Karel, die reeds by 't leven van Keizer Ludowik door den omgekoften Bisschop van Keulen en Hartog van Saxen, te Rents by Koblents, tot Koning der Romeinen verkooren was, hoorde zo dra de dood van Ludowik niet, of hy trachtte zich voor Keizer te doen erkennen, doch Henrik, Aardsbisschop van Ments, Rudolf, Paltsgraaf aan den Rhijn, Ludowik, Markgraaf van Brandenburg, en Erik, Hartog van Saxen, die tot de verkiezing van Karel hun stem niet hadden willen geven, verkooren Eduard, Koning van Engeland, die, te zeer in een oorlog met Frankrijk gewikkelt, zich verschoonde, en hen voor hunnen goeden wille bedankte. Dit verplichte hen tot een nieuwe verkiezing te treeden. Zy deeden dit te Kens in Beyeren, en noemden Friderik, Landgraaf van Thuringen; doch doordien hy jong, jichtig en kleenhartig was, liet hy zich schandelijk voor tienduizend mark zilver omkopen, dat hem door Karel geteld wierd. Dit benam echter de genoemden den moed niet om hun voornemen tegen Karel voort te zetten: want voor de derdenmaal, in 't jaar 1349, byeen gekomen zijnde, droegen zy de Keizerlijke waardigheid aan Gunther, Graaf van Schwartzenburg, op. Hy nam deze eer aan, op voorwaarde, dat de Keurvorsten hem te Frankfort zouden geleiden, en daar opentlijk voor Keizer uitroepen. Zy deeden dit, maakten zich met geweld meester van die stad, en verklaarden de verkiezing van Karel krachteloos; niet alleen om dat die tegen den wettigen Keizer Ludowik
geschied was, maar om dat twee van zijn verkiezers daar toe geen macht hadden. Hier op nam Gunter het rijksgezag aan, en wachtte Karel te vergeefs in 't veld af, die geen hart noch moed had om zijn recht op 't Keizerrijk tegen hem met den degen in de vuist te betwisten.

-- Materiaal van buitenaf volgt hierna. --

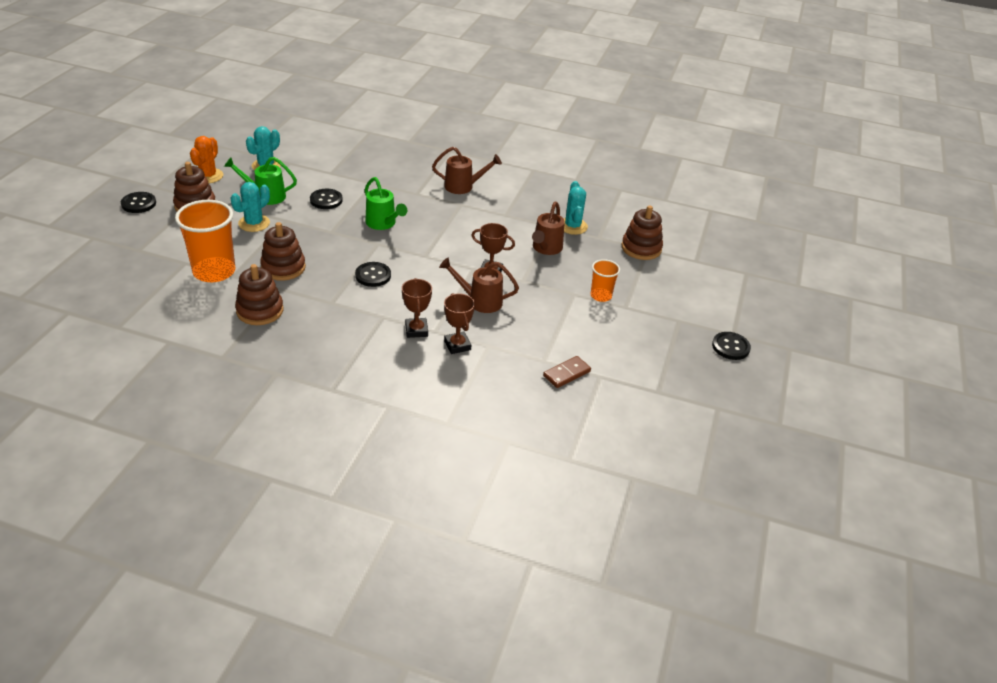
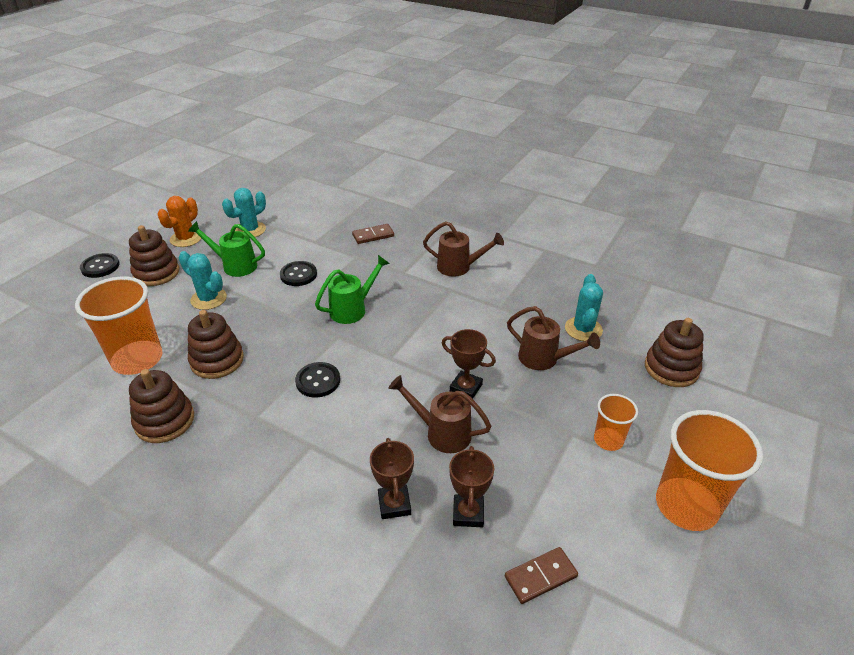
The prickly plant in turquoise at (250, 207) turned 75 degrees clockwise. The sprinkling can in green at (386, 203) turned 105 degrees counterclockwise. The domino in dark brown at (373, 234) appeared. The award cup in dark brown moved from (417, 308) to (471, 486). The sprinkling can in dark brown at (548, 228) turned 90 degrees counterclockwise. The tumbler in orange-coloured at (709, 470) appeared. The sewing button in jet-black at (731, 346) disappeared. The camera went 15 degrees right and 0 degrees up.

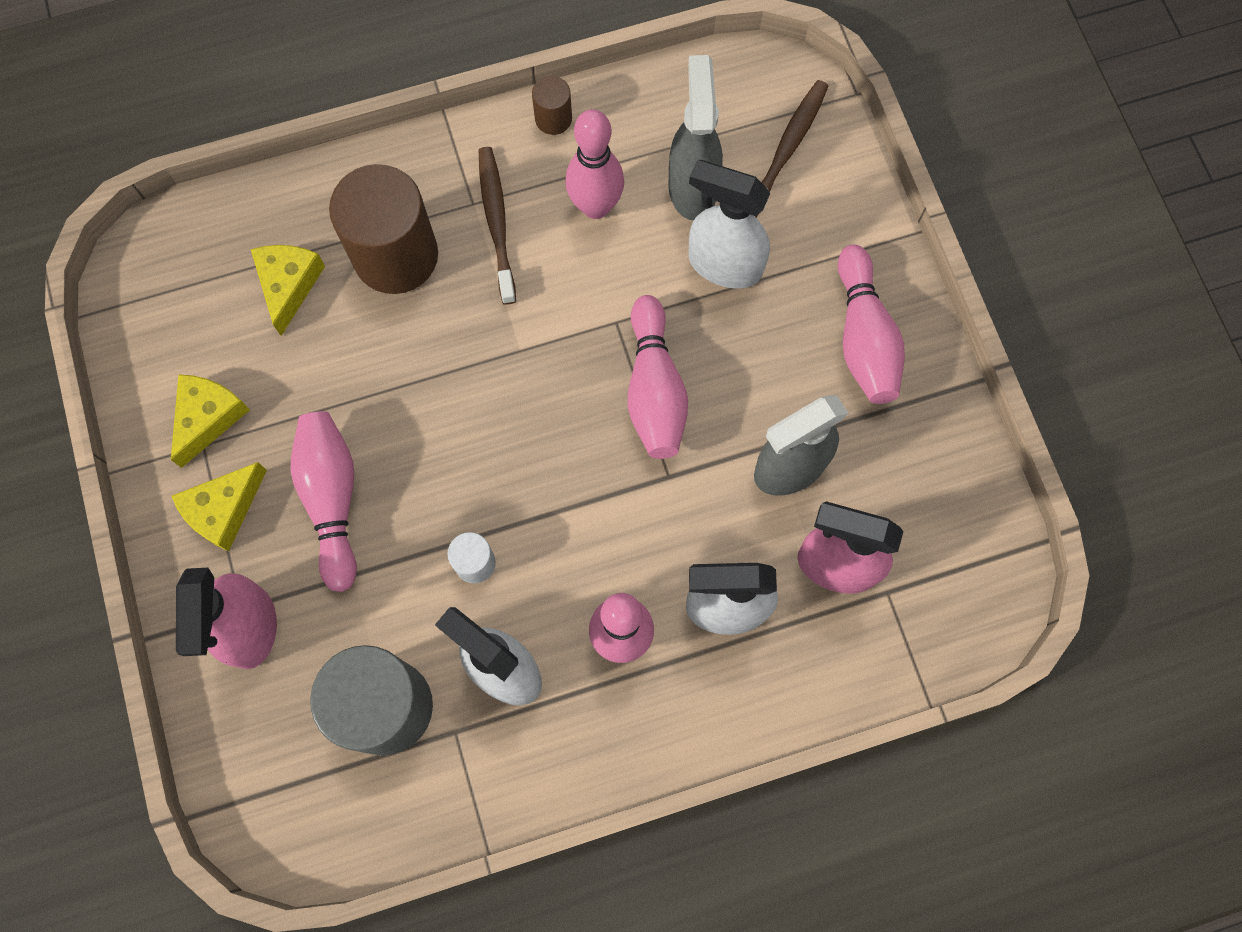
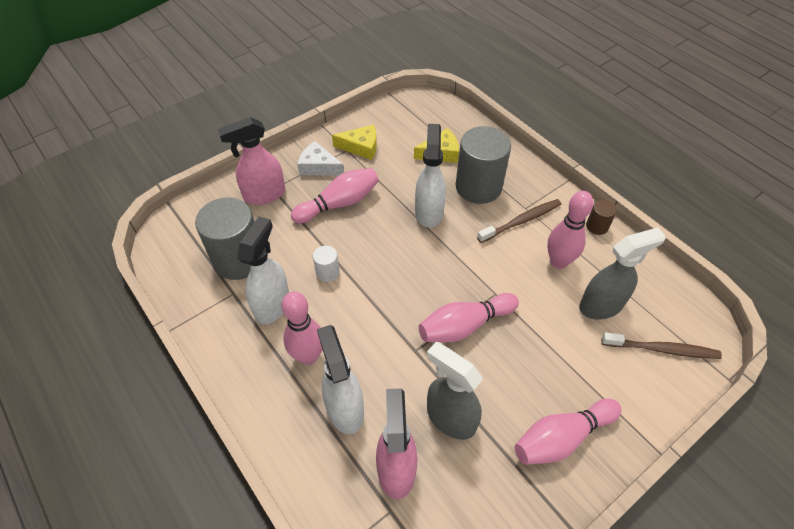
The cheese in bright yellow at (219, 506) became the cheese in white at (320, 158). The sprayer in white moved from (729, 224) to (430, 176). The cylinder in dark brown at (383, 229) became the cylinder in gray at (483, 165). The camera went 70 degrees right and 20 degrees down.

Zo laf was Karel, dat hy tegen hem, in plaats van 't staal, vergif gebruikte; want hy vond een middel uit om de Beyersche Vorsten op zijn zijde te krijgen, en hebbende zeker Geneesheer te Frankfort omgekocht, die Gunther, zich onpasselijk voelende, in plaats van een purgeermiddel een doodelijk venijn in gaf, belette hy dien Vorst in zijn loflijke onderneemingen. Hy braakte echter door een tegenmiddel het vergif uit; doch terwijl hy 't reeds eenige uuren in gehad had, wierd hy lam, en tot den oorlog onbekwaam. Ondertusschen hield Karel, met de Vorsten die zijn zijde hielden, een vergadering te Spiers, waar in over een bemiddeling tusschen hem en Gunther gehandeld wierd. Men zond Ludowik, Markgraaf van Brandenburg, naer Gunther. Deze wist dien Vorst zo te beleezen, dat hy hem tot scheidsman koos, en al zijn belangen in zijne handen stelde. Deze Markgraaf, die zich niet als een eerlijk man, maar als een verrader droeg, en de zijde van Karel begunstigde, velde als scheidsman dit vonnis: Dat Gunther al het recht dat hy op het Keizerrijk zou mogen hebben, aan Karel zou overgeven, en dat men hem tot belooning tweëntwintig duizend mark zilver zou ter hand stellen, nevens twee steden in Thuringen, om de zelve geduurende zijn leven te bezitten. Dus goddeloos wierd dezen Vorst bedrogen, en Karel in het Keizerrijk bevestigt; doch het is zeker dat
Gunther, indien hy gezond geweest was, eer zou gesturven dan zulk een beding aangenomen hebben, dat hem ook zo hard trof, dat hy een maand daar na overleed. Karel deed zich toen voort in Duitschland kroonen, en bereide zich om die ook te Rome uit de handen van den Paus te ontfangen, dat op Paaschdag, des jaars 1354, geschiede, daar ook Anna, zijn tweede vrouw, gekroont wierd. Het voornaamste dat hy onder zijn regeering verrichte, is het maaken van de Gulde Bulle, die men lezen kan by Heis, in het tweede deel van zijn Keizerlijke Historien. Vorders verkoft hy de privilegien aan de steden, maakte een schandelijk verbond met Barnaboüs, tieran van Milanen, stond Ludowik, Hartog van Anjou, de Souveraniteit van 't Daufiné om een middagmaal af, en stierf te Praag op den 29 November des jaars 1378, na een regeering van 31 jaaren, 1 maand, en 20 dagen. Zie Kuspinianus, Dubravius 22 B. Trithemius, En. Sylvius, &c.